What ideological and opinion limits on our ABC?

I appeared on ABC TV’s The Drum on Monday night. Refugees, politics, my book #LeftTurn and Obama’s “kill list” were all discussed.

The show aired and the show finished. End of story. And then this happened yesterday:

The ABC last night aired an apology to federal opposition immigration spokesman Scott Morrison over comments made by its economics correspondent Stephen Long on The Drum.

During a discussion on Monday’s edition of the current affairs talkshow Mr Long said he thought the opposition’s stance on Australia’s border security was “a cynical manipulation of an underlying prejudice in the Australian community and that it has very little policy merit”.

He went on to say: “I think Scott Morrison in particular as a spokesman in this area has just pushed way beyond acceptability in a way that he is willing to pander and manipulate that level of prejudice in what is essentially a racist manner.”

Mr Long is a senior reporter at the ABC, doing reporting and analysis across its radio and TV programs.

A transcript of the comments was published by columnist Andrew Bolt on his blog.

An ABC spokeswoman said Mr Morrison had made a formal complaint to ABC managing director Mark Scott, which was passed on to the audience and consumer affairs team as was normal practice. The decision to air an apology was taken by news management.

Mr Morrison revealed he had complained on social media network Twitter, saying: “(Andrew) Bolt makes a good point re ‘balance’ by some at ABC.”

He later tweeted: “Thanks to ABC for their quick response and I welcome their advice that an on air apology will be made on The Drum.”

A spokesman for Mr Morrison said he had nothing further to add.

The ABC said Mr Long’s comments were “clearly inappropriate”.

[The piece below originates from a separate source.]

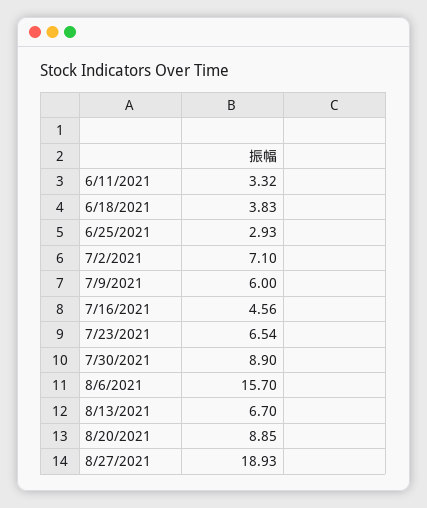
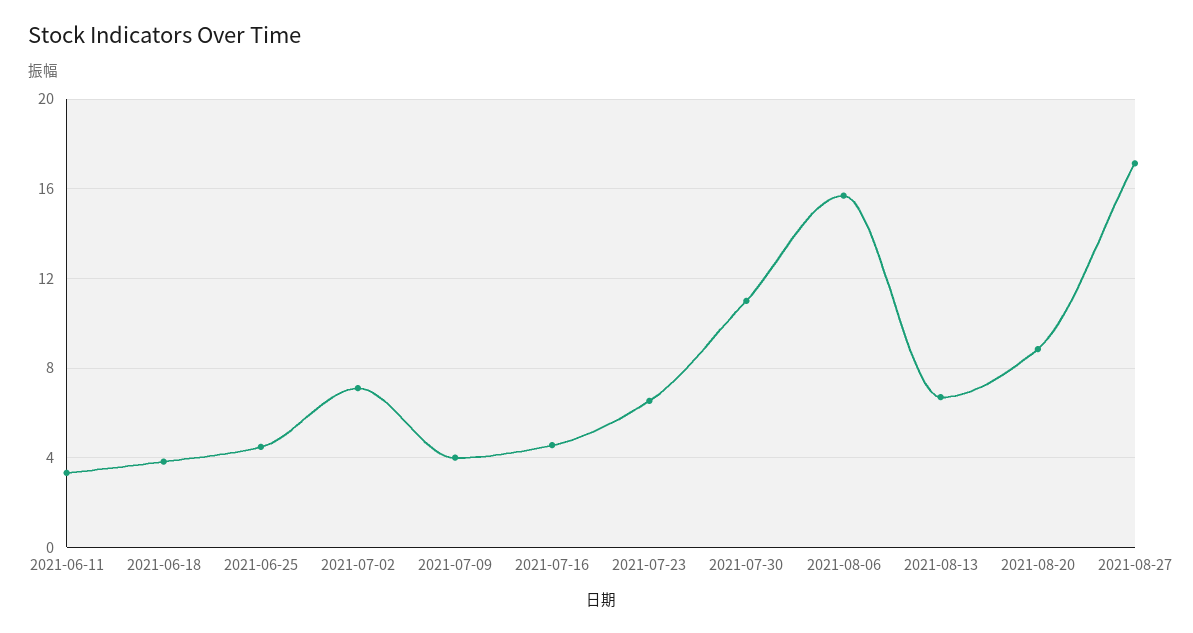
6/25/2021: 2.93 -> 4.5
7/9/2021: 6 -> 4
7/30/2021: 8.9 -> 11
8/27/2021: 18.93 -> 17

“While it is appropriate for ABC journalists to provide comment and analysis backed by demonstrable evidence, the remarks in question went beyond that, and were an expression of opinion,” the broadcaster said.

“These opinions were not supported by evidence and were inappropriately expressed.

“News management is discussing the matter directly with the reporter concerned.”

For the record, I think this ABC decision is a serious over-reaction. The episode has also been scrubbed from the ABC archive. The Drum is a panel show where people express opinions. Clearly there are some views which are beyond the pale. If a politician or political party plays the race-card and tries to demonise minorities or Muslims, which the Liberal Party has perfected for years, commentators and journalists should be able to call them out. Loudly. Is there a serious doubt factually that this has happened on a number of occasions?

One can’t but think in this case that an apology was so quickly offered to Scott Morrison, unlike so many other complainants to the ABC, because he’s connected and powerful and overly sensitive about being challenged on the ramifications of his ideas. To think that journalists are above offering views and supposedly objective (an issue discussed in today’s Crikey) ignores the inherent, establishment-friendly position given by the vast majority of reporters. And that’s called “balance”.

2 comments ↪
  • Marilyn

    And the ABC are still protecting Sarah Ferguson for her ACA style non-smuggler report where she set up innocent people with a spiv and liar even though the ABC are being sued over defaming and destroying one young Hazara man.

  • Penelope Bowyer-Pont

    I completely agree, Antony. Such a joke that they apologised and removed it from the archives. I (of course) was watching that episode of the drum, and saw the apology that followed and was very disturbed. Massive overreaction and seems to me to be a dangerous precedent to set.